━━━ Text to read

[PATCH] D91595: [Debugify] Support checking Machine IR debug info

Fri Nov 20 00:53:31 PST 2020

djtodoro added inline comments.

================
Comment at: llvm/lib/CodeGen/MachineCheckDebug.cpp:58
+        for (MachineInstr &MI : MBB) {
+          if (!MI.isDebugValue())
+            continue;
----------------
xiangzhangllvm wrote:
> jmorse wrote:
> > djtodoro wrote:
> > > xiangzhangllvm wrote:
> > > > xiangzhangllvm wrote:
> > > > > djtodoro wrote:
> > > > > > I think we should do this for finding missing variables; but for the checking of missing lines we should check more machine instructions (especially the instrs other than debug ones), right? Any reason we shouldn't do that?
> > > > > > 
> > > > > > Please check the `checkDebugifyMetadata()` (from Debugify.cpp) how it was done.
> > > > > Because the MirDebugify will generate DBG_VALUE for every MIRs, all these MIRs' debug location will be saved in these generated DBG_VALUEs. So here we just need to check the line info in these DBG_VALUEs. It is also ok the check the non_debug MIR again, but it is duplicated.
> > > > Hi, @djtodoro 
> > > > Say it is "duplicated" may not accurate, here we only check the debug location in DBG_VALUE MIRs is more strict than check both of them. Because the optimizations may change/update the value of DBG_VALUE (its 1st operand), but they shouldn't change/remove the location info of it. And directly remove a DBG_VALUE should always report warning.

━━━━━━
━━━ Given entries

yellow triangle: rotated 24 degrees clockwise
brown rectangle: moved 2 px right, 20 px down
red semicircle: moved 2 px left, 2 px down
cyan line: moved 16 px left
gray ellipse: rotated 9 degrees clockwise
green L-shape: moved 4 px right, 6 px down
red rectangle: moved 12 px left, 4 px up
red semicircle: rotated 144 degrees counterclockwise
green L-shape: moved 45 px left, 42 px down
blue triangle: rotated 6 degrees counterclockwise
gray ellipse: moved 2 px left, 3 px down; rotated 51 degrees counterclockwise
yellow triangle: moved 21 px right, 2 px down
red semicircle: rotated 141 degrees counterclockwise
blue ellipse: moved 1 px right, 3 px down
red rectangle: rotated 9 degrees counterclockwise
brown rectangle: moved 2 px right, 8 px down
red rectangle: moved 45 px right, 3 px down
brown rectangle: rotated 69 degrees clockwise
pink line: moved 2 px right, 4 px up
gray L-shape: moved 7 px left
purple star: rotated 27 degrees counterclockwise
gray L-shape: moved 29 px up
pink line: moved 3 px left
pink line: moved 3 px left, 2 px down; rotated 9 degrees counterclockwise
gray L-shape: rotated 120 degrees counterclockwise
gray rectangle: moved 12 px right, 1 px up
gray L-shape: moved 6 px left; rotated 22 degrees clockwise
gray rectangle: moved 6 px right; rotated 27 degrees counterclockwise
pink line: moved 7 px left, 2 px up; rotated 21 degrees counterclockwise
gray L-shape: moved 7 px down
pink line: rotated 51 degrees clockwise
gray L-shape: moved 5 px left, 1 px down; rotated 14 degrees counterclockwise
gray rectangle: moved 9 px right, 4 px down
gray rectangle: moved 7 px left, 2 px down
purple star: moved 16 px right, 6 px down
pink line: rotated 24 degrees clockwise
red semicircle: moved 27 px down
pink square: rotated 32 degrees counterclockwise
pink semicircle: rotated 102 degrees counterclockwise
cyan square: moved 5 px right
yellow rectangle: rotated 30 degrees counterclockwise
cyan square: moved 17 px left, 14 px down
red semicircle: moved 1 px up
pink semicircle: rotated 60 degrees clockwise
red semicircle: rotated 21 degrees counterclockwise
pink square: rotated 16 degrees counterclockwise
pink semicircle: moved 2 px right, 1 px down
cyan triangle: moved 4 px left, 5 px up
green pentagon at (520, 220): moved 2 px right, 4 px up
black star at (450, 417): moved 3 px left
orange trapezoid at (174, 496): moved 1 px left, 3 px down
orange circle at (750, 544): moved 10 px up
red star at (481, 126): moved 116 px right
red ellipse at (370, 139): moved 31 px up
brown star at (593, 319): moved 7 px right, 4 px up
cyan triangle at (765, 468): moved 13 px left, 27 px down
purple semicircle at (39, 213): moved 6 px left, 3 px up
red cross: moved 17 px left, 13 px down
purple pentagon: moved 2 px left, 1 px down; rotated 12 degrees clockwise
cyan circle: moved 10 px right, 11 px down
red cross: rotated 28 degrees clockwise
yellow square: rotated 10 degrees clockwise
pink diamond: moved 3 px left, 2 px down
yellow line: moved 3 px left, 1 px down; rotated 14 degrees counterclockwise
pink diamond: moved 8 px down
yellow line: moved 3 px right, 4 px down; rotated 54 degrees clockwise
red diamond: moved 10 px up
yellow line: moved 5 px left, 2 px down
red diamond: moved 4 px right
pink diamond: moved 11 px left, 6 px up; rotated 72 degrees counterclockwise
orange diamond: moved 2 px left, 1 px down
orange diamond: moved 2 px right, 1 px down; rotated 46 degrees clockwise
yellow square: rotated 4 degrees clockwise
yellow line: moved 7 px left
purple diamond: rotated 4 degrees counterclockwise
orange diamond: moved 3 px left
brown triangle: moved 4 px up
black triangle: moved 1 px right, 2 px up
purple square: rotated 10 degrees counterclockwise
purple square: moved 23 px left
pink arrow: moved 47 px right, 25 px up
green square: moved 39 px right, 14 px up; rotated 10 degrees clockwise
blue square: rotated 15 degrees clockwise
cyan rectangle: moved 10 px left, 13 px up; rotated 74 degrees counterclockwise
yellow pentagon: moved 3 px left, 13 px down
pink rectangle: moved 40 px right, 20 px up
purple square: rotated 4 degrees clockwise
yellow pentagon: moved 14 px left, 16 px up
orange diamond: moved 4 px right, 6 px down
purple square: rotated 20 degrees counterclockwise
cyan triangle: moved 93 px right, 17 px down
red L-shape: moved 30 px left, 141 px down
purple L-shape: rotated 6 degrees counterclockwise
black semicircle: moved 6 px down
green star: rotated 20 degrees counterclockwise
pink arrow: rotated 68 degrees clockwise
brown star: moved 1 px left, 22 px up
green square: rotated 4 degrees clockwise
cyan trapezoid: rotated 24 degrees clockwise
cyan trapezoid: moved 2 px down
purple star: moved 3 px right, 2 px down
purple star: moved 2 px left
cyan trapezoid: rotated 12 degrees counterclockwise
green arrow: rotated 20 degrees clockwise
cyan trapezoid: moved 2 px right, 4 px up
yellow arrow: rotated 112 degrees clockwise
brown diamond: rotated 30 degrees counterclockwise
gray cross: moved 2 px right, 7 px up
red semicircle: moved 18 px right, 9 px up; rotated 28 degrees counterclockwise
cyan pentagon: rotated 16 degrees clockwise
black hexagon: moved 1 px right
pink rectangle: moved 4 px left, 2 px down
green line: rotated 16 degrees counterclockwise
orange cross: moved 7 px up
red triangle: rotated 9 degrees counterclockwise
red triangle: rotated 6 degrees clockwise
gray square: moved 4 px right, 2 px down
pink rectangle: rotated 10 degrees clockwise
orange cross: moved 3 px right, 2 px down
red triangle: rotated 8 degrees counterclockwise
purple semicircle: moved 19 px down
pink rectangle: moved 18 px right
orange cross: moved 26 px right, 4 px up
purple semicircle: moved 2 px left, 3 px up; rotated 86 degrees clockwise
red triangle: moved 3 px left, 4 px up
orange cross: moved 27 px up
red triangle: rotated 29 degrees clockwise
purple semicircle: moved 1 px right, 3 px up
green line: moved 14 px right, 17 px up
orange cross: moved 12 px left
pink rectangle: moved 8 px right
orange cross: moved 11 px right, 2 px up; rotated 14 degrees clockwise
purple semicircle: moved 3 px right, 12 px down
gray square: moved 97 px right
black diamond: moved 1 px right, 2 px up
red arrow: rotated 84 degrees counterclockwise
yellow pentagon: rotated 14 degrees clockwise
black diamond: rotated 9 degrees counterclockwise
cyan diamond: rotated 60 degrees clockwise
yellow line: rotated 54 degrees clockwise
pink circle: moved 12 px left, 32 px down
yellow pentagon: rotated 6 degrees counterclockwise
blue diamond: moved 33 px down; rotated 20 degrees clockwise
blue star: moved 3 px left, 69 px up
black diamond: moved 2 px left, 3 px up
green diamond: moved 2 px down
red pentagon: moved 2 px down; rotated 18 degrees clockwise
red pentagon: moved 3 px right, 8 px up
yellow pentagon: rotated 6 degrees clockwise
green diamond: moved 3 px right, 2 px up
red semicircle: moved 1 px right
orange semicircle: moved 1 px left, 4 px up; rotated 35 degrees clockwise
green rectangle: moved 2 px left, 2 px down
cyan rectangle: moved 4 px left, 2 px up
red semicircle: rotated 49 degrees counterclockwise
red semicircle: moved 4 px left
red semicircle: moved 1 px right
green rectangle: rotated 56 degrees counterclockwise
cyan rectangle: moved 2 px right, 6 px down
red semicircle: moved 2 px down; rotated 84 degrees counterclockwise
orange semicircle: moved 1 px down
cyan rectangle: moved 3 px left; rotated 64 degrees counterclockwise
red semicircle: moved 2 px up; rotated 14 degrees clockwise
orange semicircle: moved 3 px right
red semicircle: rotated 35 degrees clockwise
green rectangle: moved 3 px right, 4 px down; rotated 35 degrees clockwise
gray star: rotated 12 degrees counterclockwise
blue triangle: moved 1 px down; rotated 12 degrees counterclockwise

━━━━━━

= Task requirements =
Write what comes next in the code review thread on checking Machine IR debug info, picking up after its last comment.

= Answer for this exercise =
> > > On the IR level, debugify utility pass can tell us: //there is an instruction `I` with empty DebugLoc// after a pass. How it works: before a pass, it attaches synthetic dbg loc onto each IR instruction, and after the pass it checks if it preserved the dbg loc.
> > > 
> > > Can we do the same for MIR Debugify? For example: the mir-debugify attaches a dbgLoc on an MI (non debug one), and then the mir-check-debigify checks if a pass preserved that dbg location? Is it even possible at MIR level?
> > I agree with Djordje, the line numbers attached to DBG_VALUE instructions are of little interest and never reach an output file, it's the non-meta instructions that are the subject of optimisations, and thus should be the target of line number checkers.
> Hello @jmorse  @djtodoro, first thanks for your comments, I was thinking about it before, and it is nice discuss with you now:
> **What we really want (MIR/IR)check-debug doing for us** ?
> Take (IR)check-debug for e.g. 
> In my eyes, we use check-debug to check if the optimizations **incorrectly** optimized the debug info of IRs. Right?
> Some optimizations may **correctly** optimized the IRs by removing them with carefully handling its debug info. (e.g. --instsimplify), for these cases, I think, check-debug should not report WARNING messages out.
> 
> Take llvm lit test llvm/test/DebugInfo/debugify.ll for e.g.
> There is unused %sum=... in it, let's remove it in instruction simplify.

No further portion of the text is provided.